At www.jpl.nasa.gov/news/news.php?feature=7369 (April 2019) … new observations indicate auroras on Jupiter are heating the planet's atmosphere – and that it is a rapid response to the solar wind buffeting the poles. This has big implications we might have thought as global warming on Earth may be facilitated by the same process – but not so (it is said with a straight face). The fact that earth facing ionosphere penetrating CMEs were quite prevalent in the 1990s and 2000s would in theory have something to do with rising temperatures in those two decades – and yet this is apparently not so. It can happen on Jupiter however, so we are informed by JPL (or the authros of this study using NASA data). It can't have anything to do with the fact it contradicts the AGW meme can it – and the authors don't want to put their heads above the parapet until it is safe to do so. The solar wind is a stream of plasma and Bob Johnson in one of his talks at an SIS meeting has explained how some solar wind streams (CMEs) can penetrate the magnetosphere and actually reach the surface of the Earth. This does not of course happen all the time as most CMEs are not powerful enough – or do not directly face the direction of the Earth when they erupt. Such penetrations overload the earth system with a lot of heat – which is eventually dissipated at the poles (and is precisely what is being described as happening on Jupiter). The heat penetrates much further downwards than scientists had previously imagined as possible.

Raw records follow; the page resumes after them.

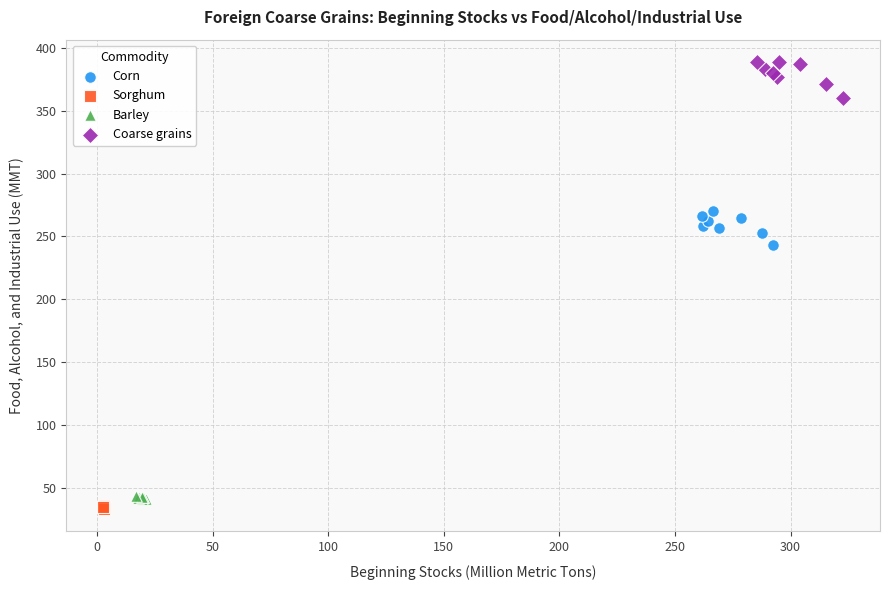

Which series contains the highest Y value?

Coarse grains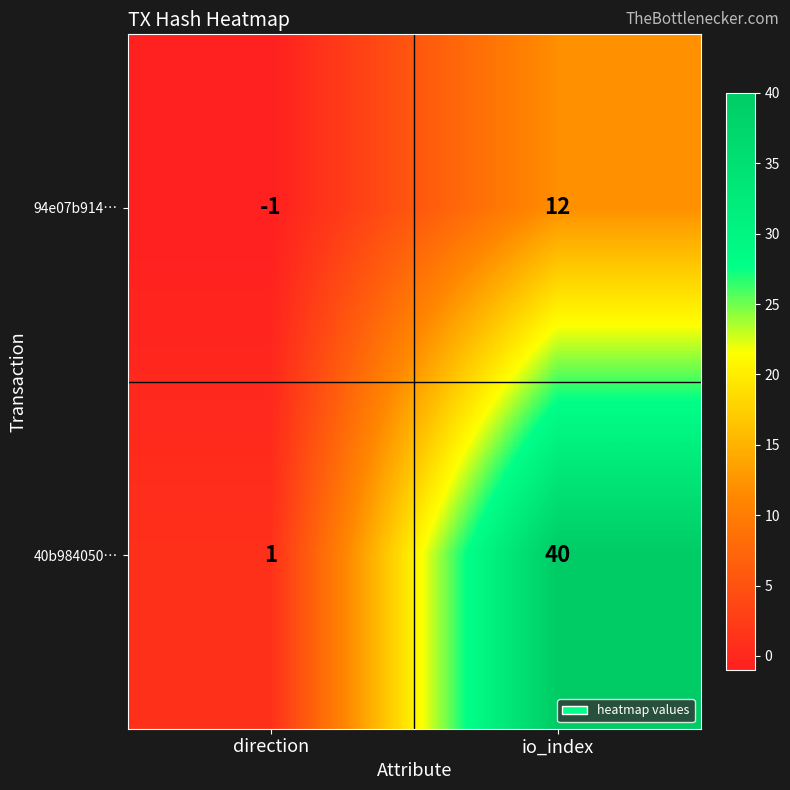

Which category has the lowest value in the 94e07b914… series?

direction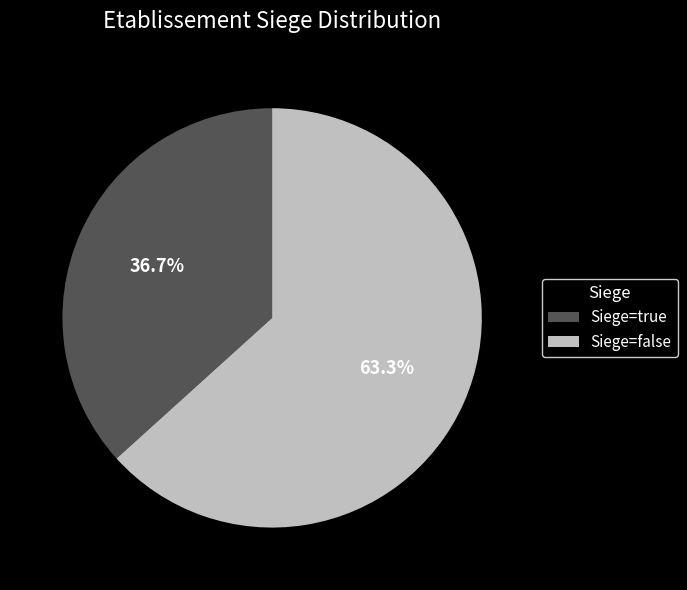

Is Siege=true the majority of the pie?

No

Over at https://astronomynow.com/2019/04/01/astronomers-spot-asteroid-in-a-debri… … astronomers spot an asteroid in a debris spewing suicidal spin – captured by the Hubble telescope. Two distinct comet like tails of debris (dust, gravels and pebbles) are flung out into space as a result of solar heating (or more exactly, due to interaction with a dollop of solar wind). Is this what happens with comets as well?
At https://astronomynow.com/2019/03/11/originally-left-out-of-famous-catalo… … which refers to an underestimated galaxy that has just produced a wonderful display …
… the image is a combination of data from the Hubble telescope and input from two amateur astronomers. That is even more remarkable.